Comunicado do Governo Lula confirma lei trabalhista em vigor com folga extra de 5 dias aos CLTs
Governo Lula confirma Lei Trabalhista em vigor garantindo folga extra de cinco dias aos trabalhadores CLTs
Governo Lula confirma Lei Trabalhista em vigor garantindo folga extra de cinco dias aos trabalhadores CLTs
Muitos não sabem, mas a licença paternidade garante ao pai com carteira assinada um período curto, mas muito importante, para se aproximar do filho recém-nascido. São cinco dias corridos, previstos pela CLT, contados a partir do primeiro dia útil depois do nascimento ou da adoção.
Parece pouco, mas esses dias fazem diferença: é nesse tempo que o pai ajuda nos cuidados iniciais, observa cada gesto do bebê e dá suporte à mãe, construindo um vínculo que, às vezes, leva anos para se consolidar. Além disso, a lei protege o trabalhador, garantindo que ele receba integralmente seu salário sem precisar compensar as horas ausentes.

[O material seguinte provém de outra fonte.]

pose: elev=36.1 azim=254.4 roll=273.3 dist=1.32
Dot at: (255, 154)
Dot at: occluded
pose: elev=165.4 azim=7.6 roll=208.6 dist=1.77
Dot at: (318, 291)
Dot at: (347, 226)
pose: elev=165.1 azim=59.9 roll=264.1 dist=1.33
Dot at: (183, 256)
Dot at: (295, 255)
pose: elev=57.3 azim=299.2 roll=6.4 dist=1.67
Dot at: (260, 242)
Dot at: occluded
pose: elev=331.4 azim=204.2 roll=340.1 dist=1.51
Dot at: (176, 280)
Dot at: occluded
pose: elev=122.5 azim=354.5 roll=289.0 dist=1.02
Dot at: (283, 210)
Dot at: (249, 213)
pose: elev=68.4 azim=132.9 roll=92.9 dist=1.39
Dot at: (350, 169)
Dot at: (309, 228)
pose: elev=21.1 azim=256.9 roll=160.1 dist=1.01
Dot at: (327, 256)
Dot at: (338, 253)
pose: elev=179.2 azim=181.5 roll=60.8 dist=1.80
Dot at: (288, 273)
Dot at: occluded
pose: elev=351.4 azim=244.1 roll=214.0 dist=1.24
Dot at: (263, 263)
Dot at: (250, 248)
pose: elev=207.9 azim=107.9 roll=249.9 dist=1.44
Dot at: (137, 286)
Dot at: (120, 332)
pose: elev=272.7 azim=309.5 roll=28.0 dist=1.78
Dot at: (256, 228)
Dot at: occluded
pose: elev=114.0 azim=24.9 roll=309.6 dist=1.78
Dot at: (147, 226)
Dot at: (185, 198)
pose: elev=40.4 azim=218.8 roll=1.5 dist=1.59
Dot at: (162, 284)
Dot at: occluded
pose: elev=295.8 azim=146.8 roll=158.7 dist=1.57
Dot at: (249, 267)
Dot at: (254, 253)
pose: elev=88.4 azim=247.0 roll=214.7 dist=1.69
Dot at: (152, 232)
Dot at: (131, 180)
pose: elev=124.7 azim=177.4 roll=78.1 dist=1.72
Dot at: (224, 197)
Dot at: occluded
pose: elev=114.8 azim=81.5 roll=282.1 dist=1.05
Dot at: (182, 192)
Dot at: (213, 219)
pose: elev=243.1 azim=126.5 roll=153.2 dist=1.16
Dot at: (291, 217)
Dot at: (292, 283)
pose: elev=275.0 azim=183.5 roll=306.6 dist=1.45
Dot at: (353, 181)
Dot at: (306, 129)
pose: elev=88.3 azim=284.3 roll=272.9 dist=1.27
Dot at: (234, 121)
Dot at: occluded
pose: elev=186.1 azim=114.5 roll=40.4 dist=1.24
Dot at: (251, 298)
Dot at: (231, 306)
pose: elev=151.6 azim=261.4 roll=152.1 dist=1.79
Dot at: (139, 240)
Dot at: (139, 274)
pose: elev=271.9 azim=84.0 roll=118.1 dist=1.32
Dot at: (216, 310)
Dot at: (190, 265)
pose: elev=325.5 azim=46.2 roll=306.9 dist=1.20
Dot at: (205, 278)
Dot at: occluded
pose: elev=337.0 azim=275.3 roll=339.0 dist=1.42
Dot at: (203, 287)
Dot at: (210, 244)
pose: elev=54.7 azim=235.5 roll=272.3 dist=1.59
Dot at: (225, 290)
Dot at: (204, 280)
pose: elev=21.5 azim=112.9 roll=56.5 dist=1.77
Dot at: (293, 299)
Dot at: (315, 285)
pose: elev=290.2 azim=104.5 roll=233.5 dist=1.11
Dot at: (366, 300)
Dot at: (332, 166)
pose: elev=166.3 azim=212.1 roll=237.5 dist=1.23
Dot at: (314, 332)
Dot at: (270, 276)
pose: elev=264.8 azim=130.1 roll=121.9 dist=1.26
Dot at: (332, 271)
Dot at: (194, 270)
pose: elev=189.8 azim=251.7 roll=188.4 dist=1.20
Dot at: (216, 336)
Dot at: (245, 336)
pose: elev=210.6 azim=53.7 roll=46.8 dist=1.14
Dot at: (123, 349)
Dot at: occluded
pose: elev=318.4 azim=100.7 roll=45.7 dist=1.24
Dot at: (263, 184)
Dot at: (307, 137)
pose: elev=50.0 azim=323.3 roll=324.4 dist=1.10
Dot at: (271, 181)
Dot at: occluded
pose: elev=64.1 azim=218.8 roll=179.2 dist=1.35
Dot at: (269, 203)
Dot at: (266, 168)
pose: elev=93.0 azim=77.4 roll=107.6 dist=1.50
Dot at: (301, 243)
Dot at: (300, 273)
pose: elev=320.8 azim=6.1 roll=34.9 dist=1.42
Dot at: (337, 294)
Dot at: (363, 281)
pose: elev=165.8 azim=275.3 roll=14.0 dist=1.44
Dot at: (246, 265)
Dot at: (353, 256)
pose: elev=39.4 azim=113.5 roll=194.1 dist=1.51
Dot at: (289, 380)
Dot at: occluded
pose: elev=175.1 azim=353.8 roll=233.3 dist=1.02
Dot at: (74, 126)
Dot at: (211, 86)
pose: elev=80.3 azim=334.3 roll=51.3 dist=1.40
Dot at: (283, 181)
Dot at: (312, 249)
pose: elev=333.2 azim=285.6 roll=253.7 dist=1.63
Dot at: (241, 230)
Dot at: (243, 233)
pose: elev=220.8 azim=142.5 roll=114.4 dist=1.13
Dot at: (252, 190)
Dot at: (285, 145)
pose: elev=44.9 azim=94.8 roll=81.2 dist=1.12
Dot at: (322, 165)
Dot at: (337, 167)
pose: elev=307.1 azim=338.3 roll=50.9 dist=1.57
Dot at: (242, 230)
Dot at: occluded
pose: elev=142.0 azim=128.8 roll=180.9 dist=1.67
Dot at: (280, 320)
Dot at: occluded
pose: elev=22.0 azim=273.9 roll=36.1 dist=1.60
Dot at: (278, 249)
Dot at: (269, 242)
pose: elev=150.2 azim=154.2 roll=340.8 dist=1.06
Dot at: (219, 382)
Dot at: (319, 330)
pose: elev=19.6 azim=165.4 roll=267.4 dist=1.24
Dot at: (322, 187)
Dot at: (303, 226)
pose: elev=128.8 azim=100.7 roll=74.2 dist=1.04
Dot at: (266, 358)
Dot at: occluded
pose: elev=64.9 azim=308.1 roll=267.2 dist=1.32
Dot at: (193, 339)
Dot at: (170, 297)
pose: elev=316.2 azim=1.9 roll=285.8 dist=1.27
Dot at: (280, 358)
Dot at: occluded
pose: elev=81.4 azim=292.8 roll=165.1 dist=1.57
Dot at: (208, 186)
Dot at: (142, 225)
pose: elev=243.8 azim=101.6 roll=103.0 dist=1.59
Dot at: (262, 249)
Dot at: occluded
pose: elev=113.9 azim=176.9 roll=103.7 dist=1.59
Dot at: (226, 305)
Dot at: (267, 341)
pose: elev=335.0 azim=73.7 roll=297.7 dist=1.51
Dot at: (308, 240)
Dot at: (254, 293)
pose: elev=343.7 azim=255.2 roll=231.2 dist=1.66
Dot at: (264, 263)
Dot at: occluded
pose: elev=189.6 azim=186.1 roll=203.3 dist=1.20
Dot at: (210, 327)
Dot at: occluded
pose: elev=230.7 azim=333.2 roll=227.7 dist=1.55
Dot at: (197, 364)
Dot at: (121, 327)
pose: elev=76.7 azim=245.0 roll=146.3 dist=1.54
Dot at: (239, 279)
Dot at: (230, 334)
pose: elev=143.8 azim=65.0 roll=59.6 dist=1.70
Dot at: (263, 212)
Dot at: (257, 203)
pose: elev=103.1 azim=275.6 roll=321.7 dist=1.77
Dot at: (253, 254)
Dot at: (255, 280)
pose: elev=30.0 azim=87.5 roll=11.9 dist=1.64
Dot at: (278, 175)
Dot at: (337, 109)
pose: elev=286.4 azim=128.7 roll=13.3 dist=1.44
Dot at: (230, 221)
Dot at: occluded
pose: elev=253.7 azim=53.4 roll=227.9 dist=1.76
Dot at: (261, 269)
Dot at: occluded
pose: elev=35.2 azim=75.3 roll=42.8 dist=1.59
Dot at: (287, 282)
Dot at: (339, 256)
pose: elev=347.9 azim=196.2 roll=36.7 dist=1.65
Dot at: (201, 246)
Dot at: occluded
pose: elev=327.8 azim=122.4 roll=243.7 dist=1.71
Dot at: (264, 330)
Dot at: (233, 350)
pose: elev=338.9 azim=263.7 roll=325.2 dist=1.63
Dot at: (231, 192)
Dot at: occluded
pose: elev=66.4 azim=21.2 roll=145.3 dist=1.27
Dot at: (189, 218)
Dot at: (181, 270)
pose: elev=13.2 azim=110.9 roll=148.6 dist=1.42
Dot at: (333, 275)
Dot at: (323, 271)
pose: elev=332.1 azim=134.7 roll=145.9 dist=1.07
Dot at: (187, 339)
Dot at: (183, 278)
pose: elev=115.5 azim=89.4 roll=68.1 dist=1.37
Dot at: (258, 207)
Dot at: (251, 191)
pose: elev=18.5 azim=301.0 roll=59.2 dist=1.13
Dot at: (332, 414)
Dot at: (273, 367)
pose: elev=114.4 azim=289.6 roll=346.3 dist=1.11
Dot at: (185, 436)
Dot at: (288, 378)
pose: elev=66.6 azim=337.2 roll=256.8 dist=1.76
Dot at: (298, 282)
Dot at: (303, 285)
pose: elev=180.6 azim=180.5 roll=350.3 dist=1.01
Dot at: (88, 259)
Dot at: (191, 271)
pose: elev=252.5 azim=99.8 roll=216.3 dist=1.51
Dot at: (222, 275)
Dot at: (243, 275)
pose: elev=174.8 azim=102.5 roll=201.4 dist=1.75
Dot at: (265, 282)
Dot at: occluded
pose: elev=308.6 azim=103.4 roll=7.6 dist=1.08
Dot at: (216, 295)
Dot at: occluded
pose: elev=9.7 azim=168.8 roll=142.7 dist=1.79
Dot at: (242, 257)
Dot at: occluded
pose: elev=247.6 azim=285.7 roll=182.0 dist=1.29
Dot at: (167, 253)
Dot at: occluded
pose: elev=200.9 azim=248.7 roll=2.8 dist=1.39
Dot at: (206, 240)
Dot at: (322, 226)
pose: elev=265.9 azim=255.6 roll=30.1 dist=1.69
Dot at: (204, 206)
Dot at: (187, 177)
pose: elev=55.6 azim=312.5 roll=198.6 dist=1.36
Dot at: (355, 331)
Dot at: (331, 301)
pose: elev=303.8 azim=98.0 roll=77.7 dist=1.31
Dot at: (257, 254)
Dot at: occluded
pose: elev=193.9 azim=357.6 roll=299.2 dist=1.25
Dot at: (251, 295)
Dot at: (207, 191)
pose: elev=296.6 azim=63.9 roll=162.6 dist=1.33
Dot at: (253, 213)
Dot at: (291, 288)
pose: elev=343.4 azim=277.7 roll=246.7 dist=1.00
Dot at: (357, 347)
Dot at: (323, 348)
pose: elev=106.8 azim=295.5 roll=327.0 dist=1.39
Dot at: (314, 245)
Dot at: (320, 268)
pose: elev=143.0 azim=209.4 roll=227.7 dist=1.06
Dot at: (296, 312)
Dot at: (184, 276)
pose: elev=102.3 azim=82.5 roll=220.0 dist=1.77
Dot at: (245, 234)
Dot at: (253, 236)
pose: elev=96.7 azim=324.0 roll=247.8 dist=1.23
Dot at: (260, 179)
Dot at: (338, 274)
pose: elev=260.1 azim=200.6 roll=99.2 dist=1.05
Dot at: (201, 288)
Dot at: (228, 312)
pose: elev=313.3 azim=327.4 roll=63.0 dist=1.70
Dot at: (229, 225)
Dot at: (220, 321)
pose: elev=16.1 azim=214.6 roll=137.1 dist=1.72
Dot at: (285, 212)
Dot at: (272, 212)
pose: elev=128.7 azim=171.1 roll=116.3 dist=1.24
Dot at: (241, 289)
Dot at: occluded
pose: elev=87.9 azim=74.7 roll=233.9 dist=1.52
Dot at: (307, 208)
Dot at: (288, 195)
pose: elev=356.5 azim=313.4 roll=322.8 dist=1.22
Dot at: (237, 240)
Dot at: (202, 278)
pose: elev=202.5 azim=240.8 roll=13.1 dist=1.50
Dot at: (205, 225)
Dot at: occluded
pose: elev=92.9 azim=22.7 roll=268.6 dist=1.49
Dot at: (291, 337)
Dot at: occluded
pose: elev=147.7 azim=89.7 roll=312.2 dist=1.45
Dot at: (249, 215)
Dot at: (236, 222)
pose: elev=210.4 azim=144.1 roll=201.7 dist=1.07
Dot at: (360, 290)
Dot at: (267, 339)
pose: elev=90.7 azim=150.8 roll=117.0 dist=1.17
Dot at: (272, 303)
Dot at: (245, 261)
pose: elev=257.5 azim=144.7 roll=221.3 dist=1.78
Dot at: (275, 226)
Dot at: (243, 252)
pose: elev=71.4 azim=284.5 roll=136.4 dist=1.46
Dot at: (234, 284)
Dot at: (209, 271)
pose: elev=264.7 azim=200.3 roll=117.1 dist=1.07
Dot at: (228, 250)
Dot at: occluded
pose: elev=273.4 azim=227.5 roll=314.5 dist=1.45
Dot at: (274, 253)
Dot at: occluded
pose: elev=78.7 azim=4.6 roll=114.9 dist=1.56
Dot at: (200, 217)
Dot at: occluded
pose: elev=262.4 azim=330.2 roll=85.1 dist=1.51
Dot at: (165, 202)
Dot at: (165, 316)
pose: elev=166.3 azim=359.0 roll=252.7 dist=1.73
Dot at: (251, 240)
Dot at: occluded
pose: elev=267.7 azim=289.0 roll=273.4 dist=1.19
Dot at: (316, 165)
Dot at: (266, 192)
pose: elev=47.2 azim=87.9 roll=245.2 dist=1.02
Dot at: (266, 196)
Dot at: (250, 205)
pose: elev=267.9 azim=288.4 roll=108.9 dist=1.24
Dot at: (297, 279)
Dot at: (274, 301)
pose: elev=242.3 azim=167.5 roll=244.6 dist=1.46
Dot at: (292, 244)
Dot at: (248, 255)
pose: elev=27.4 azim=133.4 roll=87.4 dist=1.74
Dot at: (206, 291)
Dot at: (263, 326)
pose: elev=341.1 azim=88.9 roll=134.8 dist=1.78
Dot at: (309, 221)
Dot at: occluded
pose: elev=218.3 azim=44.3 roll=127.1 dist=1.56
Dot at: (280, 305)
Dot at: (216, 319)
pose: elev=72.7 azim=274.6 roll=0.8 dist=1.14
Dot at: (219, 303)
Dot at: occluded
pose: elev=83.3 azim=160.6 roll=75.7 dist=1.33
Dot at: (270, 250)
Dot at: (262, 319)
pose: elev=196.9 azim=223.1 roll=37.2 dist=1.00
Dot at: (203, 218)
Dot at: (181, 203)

O cálculo do período é direto. Se o bebê nasce numa quarta-feira, a licença começa no dia seguinte, quinta, e vai até segunda-feira seguinte. É simples, mas muita gente se confunde, por isso vale atenção. O direito à licença-paternidade está na Constituição e na CLT, então não há espaço para negociações. Além de alguns pais nem sabem que têm esse direito e acabam perdendo esses cinco dias preciosos, o que é uma pena.
Como garantir o direito?
Contudo, para usufruir da licença, o pai precisa avisar o empregador e apresentar a documentação: certidão de nascimento ou termo de adoção. Além disso, a comunicação deve ser rápida, idealmente no mesmo dia do nascimento ou logo depois, para que a empresa organize a ausência sem prejudicar a rotina de trabalho. A lei não exige justificativas extras, nem formulários complicados.
Porém, algumas empresas vão além do mínimo. Participam do Programa Empresa Cidadã e estendem a licença para até 20 dias, desde que o pai participe de programas de orientação sobre paternidade responsável. Isso mostra que a presença do pai importa, e muito. Além disso, não é só uma formalidade burocrática: é um incentivo para que o pai se envolva de verdade desde o começo, e não apenas por alguns dias.
Por fim, mesmo que o trabalhador decida não usar todos os cinco dias, a lei garante o direito e impede qualquer desconto no salário. Se o empregador desrespeitar, o trabalhador pode recorrer à Justiça do Trabalho. Não é raro acontecer, infelizmente, mas a legislação existe para proteger quem cumpre sua função direito e quer exercer a paternidade.